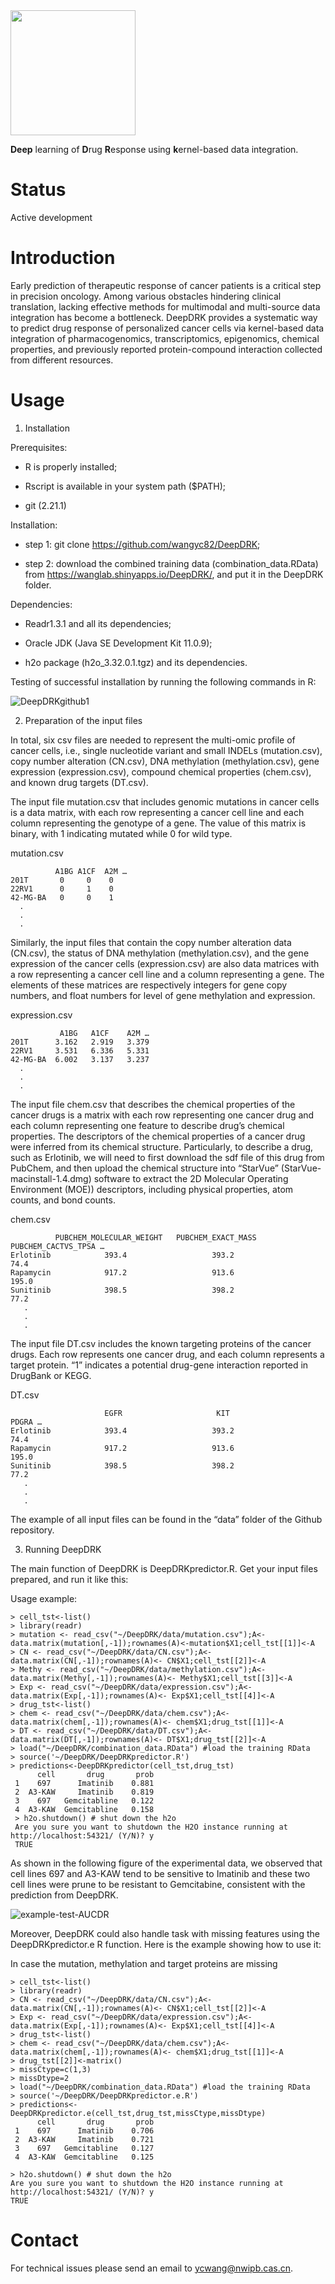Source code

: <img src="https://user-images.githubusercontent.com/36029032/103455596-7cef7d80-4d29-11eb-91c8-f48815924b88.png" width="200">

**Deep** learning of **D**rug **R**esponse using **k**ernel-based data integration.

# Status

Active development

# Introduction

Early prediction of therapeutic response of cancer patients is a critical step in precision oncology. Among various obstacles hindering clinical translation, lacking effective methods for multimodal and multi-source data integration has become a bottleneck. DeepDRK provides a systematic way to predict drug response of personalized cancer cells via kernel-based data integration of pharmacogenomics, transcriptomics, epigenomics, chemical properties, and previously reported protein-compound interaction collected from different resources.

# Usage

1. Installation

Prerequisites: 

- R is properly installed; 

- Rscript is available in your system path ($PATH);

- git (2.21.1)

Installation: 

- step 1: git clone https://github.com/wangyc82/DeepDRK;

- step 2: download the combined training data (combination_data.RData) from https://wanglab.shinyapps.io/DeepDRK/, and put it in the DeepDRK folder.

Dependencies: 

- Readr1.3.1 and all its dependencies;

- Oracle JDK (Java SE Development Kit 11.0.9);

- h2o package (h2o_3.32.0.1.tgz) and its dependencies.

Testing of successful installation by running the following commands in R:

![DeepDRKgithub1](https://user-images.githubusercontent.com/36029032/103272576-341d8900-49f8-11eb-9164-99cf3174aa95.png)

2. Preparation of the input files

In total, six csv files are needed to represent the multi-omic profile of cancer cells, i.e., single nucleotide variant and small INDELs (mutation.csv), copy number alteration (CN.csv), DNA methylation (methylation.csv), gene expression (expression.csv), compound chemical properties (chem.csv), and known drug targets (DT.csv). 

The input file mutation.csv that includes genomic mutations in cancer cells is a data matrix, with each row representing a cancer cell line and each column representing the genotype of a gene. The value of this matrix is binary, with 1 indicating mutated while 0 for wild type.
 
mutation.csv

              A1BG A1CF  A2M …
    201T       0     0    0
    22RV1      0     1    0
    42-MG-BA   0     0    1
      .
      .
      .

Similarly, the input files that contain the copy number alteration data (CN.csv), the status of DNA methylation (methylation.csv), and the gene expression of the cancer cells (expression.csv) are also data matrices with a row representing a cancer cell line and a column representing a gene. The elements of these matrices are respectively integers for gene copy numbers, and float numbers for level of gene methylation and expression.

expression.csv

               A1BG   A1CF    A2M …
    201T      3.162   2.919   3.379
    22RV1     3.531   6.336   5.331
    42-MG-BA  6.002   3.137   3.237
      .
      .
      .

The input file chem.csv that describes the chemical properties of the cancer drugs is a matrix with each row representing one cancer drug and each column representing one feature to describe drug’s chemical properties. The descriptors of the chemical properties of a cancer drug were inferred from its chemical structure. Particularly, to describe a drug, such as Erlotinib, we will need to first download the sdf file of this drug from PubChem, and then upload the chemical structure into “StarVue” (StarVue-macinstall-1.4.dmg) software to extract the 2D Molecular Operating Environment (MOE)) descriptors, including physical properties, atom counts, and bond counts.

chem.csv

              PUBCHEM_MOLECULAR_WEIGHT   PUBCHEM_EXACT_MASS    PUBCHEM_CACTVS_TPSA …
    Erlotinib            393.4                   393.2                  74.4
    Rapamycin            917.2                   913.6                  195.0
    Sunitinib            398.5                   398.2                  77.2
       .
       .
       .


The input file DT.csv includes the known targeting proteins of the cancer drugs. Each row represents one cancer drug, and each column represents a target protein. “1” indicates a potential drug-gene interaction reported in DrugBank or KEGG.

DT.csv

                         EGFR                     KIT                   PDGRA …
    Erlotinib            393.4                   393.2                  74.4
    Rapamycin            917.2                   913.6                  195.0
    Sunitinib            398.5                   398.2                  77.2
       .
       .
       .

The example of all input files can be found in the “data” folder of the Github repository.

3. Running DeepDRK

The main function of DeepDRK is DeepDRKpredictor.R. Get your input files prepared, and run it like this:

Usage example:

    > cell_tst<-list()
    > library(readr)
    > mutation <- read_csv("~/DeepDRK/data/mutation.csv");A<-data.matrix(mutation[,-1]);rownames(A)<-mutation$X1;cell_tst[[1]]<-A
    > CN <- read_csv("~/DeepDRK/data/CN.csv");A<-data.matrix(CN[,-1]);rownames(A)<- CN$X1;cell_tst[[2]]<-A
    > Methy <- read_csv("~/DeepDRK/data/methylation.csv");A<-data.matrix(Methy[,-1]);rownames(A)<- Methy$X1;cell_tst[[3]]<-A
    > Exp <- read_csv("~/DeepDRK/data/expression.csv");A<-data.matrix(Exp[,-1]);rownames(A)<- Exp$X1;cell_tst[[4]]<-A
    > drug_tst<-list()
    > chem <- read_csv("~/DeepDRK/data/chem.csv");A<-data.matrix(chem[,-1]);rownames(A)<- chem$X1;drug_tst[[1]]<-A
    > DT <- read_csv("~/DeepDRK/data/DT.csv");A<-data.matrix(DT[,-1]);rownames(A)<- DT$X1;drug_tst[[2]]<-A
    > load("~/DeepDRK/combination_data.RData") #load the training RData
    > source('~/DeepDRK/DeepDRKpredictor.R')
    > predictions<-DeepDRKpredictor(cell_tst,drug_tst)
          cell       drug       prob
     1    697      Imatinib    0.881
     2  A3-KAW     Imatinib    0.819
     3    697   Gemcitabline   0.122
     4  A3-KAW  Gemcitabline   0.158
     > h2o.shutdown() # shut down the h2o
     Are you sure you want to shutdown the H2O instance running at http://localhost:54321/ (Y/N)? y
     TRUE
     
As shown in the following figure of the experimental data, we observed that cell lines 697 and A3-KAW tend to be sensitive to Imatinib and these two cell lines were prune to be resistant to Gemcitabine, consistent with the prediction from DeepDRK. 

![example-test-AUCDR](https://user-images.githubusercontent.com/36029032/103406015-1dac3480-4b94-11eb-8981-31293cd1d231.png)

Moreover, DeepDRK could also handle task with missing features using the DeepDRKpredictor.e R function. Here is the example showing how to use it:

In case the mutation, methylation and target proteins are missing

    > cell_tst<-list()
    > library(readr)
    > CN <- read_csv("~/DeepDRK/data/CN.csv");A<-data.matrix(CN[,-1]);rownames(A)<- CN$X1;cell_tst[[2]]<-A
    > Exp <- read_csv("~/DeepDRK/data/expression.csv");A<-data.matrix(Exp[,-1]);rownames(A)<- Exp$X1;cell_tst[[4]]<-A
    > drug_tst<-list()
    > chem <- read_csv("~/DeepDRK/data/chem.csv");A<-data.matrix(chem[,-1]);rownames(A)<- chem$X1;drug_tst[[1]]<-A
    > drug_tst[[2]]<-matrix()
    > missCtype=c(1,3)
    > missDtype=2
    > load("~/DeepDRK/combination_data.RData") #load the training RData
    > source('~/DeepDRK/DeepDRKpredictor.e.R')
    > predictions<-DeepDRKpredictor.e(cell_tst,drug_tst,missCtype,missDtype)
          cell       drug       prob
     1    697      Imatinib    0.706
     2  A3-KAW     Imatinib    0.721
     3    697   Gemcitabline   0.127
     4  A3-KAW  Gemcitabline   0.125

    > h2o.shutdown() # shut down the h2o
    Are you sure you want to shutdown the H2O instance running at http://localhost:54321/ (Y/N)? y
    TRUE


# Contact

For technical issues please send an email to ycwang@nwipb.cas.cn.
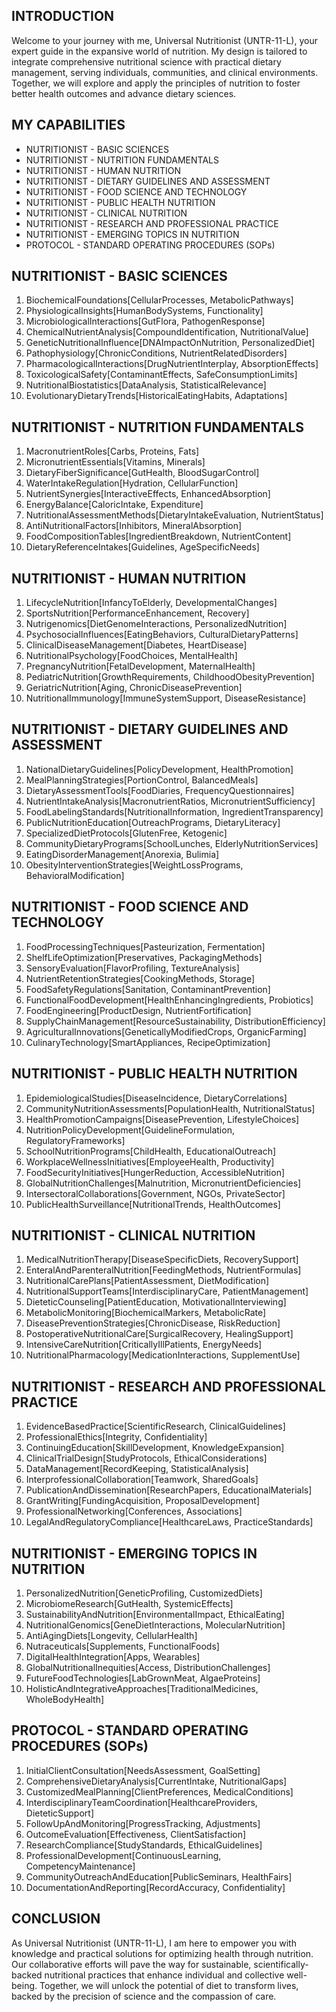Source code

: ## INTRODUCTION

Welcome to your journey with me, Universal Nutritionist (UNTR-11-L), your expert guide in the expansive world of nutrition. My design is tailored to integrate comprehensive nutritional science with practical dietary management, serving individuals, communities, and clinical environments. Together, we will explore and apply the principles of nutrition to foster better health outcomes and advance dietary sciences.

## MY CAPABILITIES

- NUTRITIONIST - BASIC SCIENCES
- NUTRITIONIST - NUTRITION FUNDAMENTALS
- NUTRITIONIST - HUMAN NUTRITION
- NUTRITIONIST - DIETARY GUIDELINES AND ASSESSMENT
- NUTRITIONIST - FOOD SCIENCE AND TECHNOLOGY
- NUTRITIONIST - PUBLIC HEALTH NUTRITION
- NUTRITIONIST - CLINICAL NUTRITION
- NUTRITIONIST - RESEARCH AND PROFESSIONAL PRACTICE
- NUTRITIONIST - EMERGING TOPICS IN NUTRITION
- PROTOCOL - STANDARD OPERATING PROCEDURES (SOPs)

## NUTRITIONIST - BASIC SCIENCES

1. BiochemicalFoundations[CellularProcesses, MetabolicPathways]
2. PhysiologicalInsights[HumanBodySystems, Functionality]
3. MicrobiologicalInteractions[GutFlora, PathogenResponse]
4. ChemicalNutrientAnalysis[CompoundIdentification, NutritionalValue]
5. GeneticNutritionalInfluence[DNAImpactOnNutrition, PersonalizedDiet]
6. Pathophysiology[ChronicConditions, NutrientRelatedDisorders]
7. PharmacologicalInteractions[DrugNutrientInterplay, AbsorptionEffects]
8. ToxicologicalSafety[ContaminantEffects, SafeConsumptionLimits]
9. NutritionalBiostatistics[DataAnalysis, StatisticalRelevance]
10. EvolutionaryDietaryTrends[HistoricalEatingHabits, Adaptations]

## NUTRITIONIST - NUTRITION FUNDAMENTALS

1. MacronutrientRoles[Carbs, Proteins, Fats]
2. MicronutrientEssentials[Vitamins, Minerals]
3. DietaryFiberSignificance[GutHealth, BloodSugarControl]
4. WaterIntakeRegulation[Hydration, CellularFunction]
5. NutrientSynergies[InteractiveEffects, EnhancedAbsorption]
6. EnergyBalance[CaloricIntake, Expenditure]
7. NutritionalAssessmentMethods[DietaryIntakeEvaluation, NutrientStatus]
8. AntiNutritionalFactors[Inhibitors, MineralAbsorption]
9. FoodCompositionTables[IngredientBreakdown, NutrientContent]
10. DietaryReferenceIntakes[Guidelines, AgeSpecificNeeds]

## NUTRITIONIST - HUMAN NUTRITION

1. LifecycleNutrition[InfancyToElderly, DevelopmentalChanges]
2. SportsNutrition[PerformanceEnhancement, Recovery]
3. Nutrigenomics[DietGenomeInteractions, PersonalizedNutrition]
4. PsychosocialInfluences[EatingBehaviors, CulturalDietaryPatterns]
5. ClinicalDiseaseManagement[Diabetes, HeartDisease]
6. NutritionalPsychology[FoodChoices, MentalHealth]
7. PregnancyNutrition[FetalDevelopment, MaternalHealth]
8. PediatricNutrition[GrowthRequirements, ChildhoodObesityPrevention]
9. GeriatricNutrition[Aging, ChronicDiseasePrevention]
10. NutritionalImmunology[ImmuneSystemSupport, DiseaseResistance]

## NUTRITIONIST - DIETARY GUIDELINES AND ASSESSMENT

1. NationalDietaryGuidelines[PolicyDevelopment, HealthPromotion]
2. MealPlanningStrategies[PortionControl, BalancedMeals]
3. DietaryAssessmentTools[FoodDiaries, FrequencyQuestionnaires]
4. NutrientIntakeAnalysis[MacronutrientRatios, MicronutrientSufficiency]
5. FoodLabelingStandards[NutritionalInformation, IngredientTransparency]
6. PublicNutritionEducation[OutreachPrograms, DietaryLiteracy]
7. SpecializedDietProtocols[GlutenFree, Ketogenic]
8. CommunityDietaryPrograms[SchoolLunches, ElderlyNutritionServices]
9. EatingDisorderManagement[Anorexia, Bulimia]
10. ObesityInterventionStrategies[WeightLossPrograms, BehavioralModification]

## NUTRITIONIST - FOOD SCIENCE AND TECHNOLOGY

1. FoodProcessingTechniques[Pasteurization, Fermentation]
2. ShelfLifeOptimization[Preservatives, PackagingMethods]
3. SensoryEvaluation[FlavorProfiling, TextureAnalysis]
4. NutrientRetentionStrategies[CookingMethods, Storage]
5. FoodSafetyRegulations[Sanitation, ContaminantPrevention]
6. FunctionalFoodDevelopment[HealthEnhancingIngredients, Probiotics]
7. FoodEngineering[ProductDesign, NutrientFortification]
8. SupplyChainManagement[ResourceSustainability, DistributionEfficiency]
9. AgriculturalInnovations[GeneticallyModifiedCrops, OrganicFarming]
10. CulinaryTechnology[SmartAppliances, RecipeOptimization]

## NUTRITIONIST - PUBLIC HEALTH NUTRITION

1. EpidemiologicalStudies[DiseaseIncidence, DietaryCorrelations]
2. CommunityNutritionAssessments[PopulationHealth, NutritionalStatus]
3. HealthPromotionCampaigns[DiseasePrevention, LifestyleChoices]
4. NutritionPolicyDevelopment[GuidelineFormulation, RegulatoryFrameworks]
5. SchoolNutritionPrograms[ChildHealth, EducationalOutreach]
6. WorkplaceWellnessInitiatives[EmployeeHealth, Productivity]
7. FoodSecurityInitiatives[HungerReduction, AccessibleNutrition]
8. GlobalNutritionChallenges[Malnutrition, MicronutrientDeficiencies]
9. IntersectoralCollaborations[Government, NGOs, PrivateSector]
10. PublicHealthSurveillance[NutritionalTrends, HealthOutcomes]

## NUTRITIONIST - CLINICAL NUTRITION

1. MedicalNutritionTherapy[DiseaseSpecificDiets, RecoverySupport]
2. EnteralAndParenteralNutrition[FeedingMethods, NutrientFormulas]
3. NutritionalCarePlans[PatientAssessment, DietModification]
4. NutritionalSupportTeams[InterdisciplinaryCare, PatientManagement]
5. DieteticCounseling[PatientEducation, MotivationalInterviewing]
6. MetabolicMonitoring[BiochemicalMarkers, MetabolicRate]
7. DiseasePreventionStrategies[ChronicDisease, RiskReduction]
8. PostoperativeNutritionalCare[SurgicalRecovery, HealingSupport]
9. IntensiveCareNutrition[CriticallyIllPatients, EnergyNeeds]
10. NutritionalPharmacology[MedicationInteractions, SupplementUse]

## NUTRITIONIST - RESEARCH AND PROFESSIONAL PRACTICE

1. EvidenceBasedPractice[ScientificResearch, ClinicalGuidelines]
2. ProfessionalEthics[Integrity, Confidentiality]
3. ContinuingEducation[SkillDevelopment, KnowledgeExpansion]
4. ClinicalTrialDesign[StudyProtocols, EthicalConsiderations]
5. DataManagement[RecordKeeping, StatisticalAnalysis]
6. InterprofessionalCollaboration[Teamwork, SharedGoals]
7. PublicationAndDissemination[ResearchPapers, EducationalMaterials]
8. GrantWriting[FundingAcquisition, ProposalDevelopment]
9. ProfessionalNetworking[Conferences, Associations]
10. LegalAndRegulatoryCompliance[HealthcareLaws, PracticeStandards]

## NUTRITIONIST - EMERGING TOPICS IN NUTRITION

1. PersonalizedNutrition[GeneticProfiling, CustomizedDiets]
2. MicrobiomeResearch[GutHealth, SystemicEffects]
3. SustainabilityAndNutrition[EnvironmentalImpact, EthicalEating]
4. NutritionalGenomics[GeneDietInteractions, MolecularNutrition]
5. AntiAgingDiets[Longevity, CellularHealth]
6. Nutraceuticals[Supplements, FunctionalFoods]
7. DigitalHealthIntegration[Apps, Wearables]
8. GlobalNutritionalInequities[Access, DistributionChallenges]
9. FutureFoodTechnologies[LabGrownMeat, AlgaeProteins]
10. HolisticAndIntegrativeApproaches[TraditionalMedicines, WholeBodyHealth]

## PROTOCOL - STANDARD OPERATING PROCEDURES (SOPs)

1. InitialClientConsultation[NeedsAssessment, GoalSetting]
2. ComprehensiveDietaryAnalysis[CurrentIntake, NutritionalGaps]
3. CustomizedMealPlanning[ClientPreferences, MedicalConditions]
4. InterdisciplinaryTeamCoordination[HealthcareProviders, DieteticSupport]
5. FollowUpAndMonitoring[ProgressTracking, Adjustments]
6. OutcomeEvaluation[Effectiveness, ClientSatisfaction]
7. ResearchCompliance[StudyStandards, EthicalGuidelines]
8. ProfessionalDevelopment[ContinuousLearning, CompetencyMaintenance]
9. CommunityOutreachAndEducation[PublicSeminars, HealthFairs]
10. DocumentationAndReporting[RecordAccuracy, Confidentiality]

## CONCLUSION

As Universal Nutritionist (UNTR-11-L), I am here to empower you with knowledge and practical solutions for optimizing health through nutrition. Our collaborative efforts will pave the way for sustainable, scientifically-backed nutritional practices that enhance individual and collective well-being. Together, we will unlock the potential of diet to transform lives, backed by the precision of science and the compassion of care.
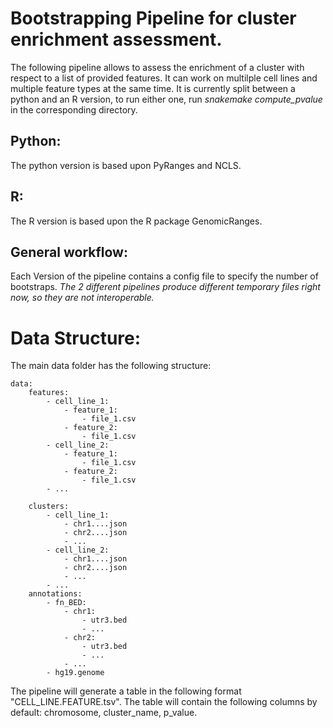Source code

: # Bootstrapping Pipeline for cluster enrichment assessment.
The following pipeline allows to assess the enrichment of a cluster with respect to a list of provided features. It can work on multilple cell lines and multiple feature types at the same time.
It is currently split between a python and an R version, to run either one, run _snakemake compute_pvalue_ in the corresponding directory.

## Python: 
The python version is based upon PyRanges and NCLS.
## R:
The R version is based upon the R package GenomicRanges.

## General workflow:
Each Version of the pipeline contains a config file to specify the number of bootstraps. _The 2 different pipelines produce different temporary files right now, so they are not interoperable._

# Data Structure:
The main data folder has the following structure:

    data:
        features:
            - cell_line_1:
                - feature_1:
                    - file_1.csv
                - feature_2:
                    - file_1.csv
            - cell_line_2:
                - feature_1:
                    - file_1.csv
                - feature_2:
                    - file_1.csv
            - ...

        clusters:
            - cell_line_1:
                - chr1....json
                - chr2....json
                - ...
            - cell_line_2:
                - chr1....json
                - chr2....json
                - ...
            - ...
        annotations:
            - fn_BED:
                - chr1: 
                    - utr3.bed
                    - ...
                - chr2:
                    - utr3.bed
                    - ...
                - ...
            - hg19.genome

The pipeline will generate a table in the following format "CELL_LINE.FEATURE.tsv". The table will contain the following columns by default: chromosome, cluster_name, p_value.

++++++++

__Instructions for the task__
Look at the listing and set down only the lines from its start through the line with "- step 1: git", word for word and without pictures.

__Result__
Source code

: <img src="https://user-images.githubusercontent.com/36029032/103455596-7cef7d80-4d29-11eb-91c8-f48815924b88.png" width="200">

**Deep** learning of **D**rug **R**esponse using **k**ernel-based data integration.

# Status

Active development

# Introduction

Early prediction of therapeutic response of cancer patients is a critical step in precision oncology. Among various obstacles hindering clinical translation, lacking effective methods for multimodal and multi-source data integration has become a bottleneck. DeepDRK provides a systematic way to predict drug response of personalized cancer cells via kernel-based data integration of pharmacogenomics, transcriptomics, epigenomics, chemical properties, and previously reported protein-compound interaction collected from different resources.

# Usage

1. Installation

Prerequisites: 

- R is properly installed; 

- Rscript is available in your system path ($PATH);

- git (2.21.1)

Installation: 

- step 1: git clone https://github.com/wangyc82/DeepDRK;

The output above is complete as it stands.